For some, the need to lose weight is clear. Those whose body weight places them into the obese or morbidly obese categories are well aware that they are carrying too many pounds. But what about the borderline overweight? Is that ten pounds over the ideal weight raising your risk of health complications? Are you just ‘big-boned’? How do you decide if you really need to lose weight – and how much you need to lose?

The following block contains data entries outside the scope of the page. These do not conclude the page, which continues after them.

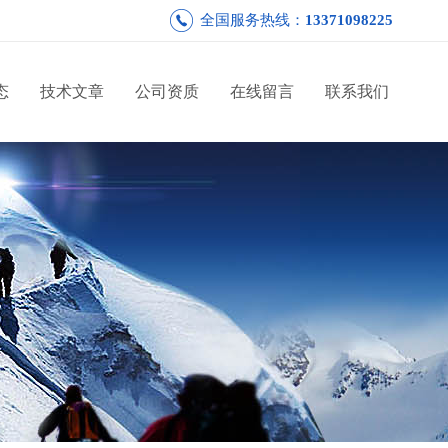
全国服务热线：
13371098225
态
技术文章
公司资质
在线留言
联系我们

Doctors have a number of different ways to measure the need to lose weight. Long gone are the years when they relied on an insurance company chart of ‘ideal weights’. The most commonly used measure is the Body Mass Index (BMI). The BMI measures your weight relative to your height. It is generally an accurate representation of muscle-to-fat ratio, though there are some limitations.
- It may overestimate the BMI of an athletic person, because muscle is denser and weighs more than fat.
- It may underestimate the BMI of an older person, or others who have low muscle mass.
If your BMI is above 25.0, your doctor or other medical professional can advise you on the best weight loss plan for you. You should know that there are great benefits to losing even a moderate amount of weight. Some of those include:
- Lowering your risk of diabetes. According to the American Diabetes Association, a weight loss of as little as 10 pounds can decrease the chances of pre-diabetes developing into diabetes by 58%.
- Lower your risk of heart disease. The American Heart Association states that coronary problems are directly correlated to weight. By losing weight to bring your BMI to within normal ranges, you significantly lower your risk of developing heart problems.
- Reduce your risk of arthritis and pain from arthritis. A number of forms of arthritis are related to weight. Losing weight substantially decreases the strain that additional weight places you your knees, hips, back and ankles.
Are you motivated to get started? Here are three ways that you can start losing weight today:
Cut out white breads and sugars.
Substitute whole grains for refined flours and sugars, and you’ll automatically reduce the number of calories that you consume daily.
Eat more fresh vegetables.
Fresh vegetables, especially raw, are a significant source of many of the vitamins and minerals that your body needs daily. They’re high in nutrition, while low in calories. By increasing the amount of fresh vegetables that you eat and reducing the amount of processed, refined foods, you’ll cut calories and carbohydrates significantly.